Overview of tax rulings by the Swiss Federal Administrative Court published between March 9 and 15, 2026:

  • Judgment of February 26, 2026 (A-3599/2024):Radio and television reception fees; household license fee; decision of May 6, 2024; The issue in dispute is whether A. is required to pay the household license fee for the period from March 1, 2020, to February 28, 2022. He argues that the SRG is not fulfilling its service and information mandate. The lower court states that objections regarding the content of SRG programs have no bearing on this obligation to pay, as the household fee is owed regardless of the device used and without any conditions. The Federal Administrative Court also upheld this opinion. Dismissal of the appeal filed by A., who is liable for the fee.
  • Judgment of March 2, 2026 (A-962/2025): Radio and television reception fee; Household fee; Order of January 15, 2025; The issue in dispute is whether A. was liable to pay the household license fee for the period from January 1, 2019, to October 31, 2023. A. cannot present any grounds that would justify his exemption from paying the applicable fee. Dismissal of the appeal filed by A., who is liable to pay the fee.
  • Judgment of March 3, 2026 (A-3536/2025): Obligation to pay (customs duties, value-added tax, tobacco tax), Art. 12 VStrR; Between 2022 and 2024, A. purchased a total of 299 cartons of cigarettes from supplier B., who had imported them into Switzerland without paying customs duties. The Federal Customs Administration (BAZG) ordered A. to pay the evaded import duties of CHF 16,036.10 plus interest. A. argued that he should not be classified as the principal and had acted in good faith. According to the Federal Administrative Court, A. is to be classified as the principal (Art. 70(2)(a) of the Customs Act), as he had demonstrated a general willingness to accept the goods through 24 orders over a two-year period. A. knew or should have assumed that the goods originated from abroad (communications from the supplier, English warning notices, significantly lower prices). As the customs debtor, A. is jointly and severally liable for subsequent payment under Art. 12(2) of the Administrative Offenses Act, even without personal benefit. The good faith privilege applies only to indirect beneficiaries, not to customs debtors. Dismissal of A.’s appeal.

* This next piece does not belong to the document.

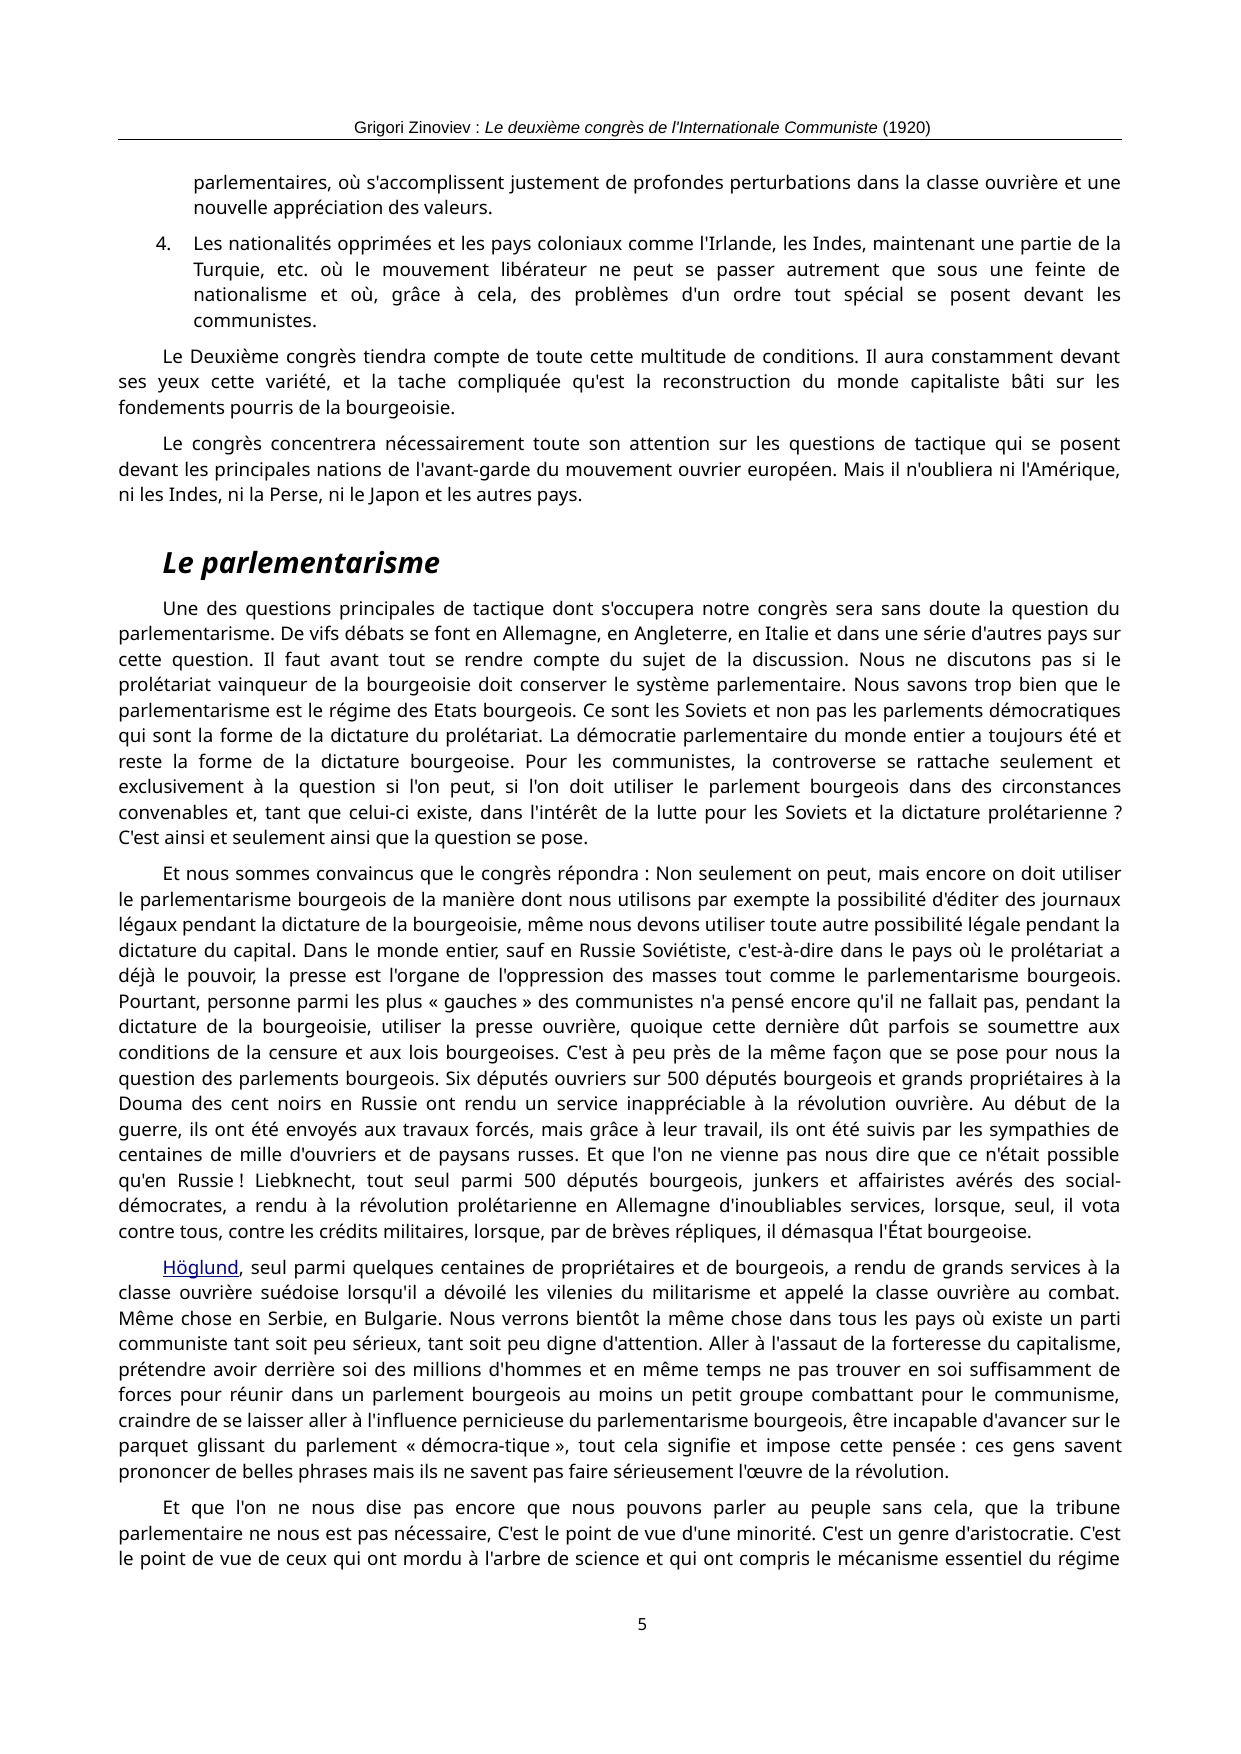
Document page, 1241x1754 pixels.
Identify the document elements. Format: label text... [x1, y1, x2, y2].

  • Judgment of March 2, 2026 (A-2485/2024): Withholding tax (benefit in kind / reporting procedure); The issue in this case was whether the transfer of the patient database to the sole shareholder without consideration constituted a benefit in kind and whether the reporting procedure applied. The appellant argued that the patient database was personal in nature and therefore attributable to her sole shareholder. The FTA attributed the patient database to the appellant—based on the direct tax ruling of the Federal Supreme Court 2C_1028/2019 of May 18, 2020, regarding the same facts (see our article of December 6, 2020). The gratuitous withdrawal met all four requirements of a monetary benefit, which is why withholding tax in the amount of CHF 60,550 plus default interest had been correctly levied. The Federal Administrative Court upheld the lower court’s decision and upheld the denial of the right to a notification procedure, as the forfeiture of the shareholder’s right to a refund within the meaning of Art. 23 VStG could not be ruled out. Dismissal of the taxpayer’s appeal.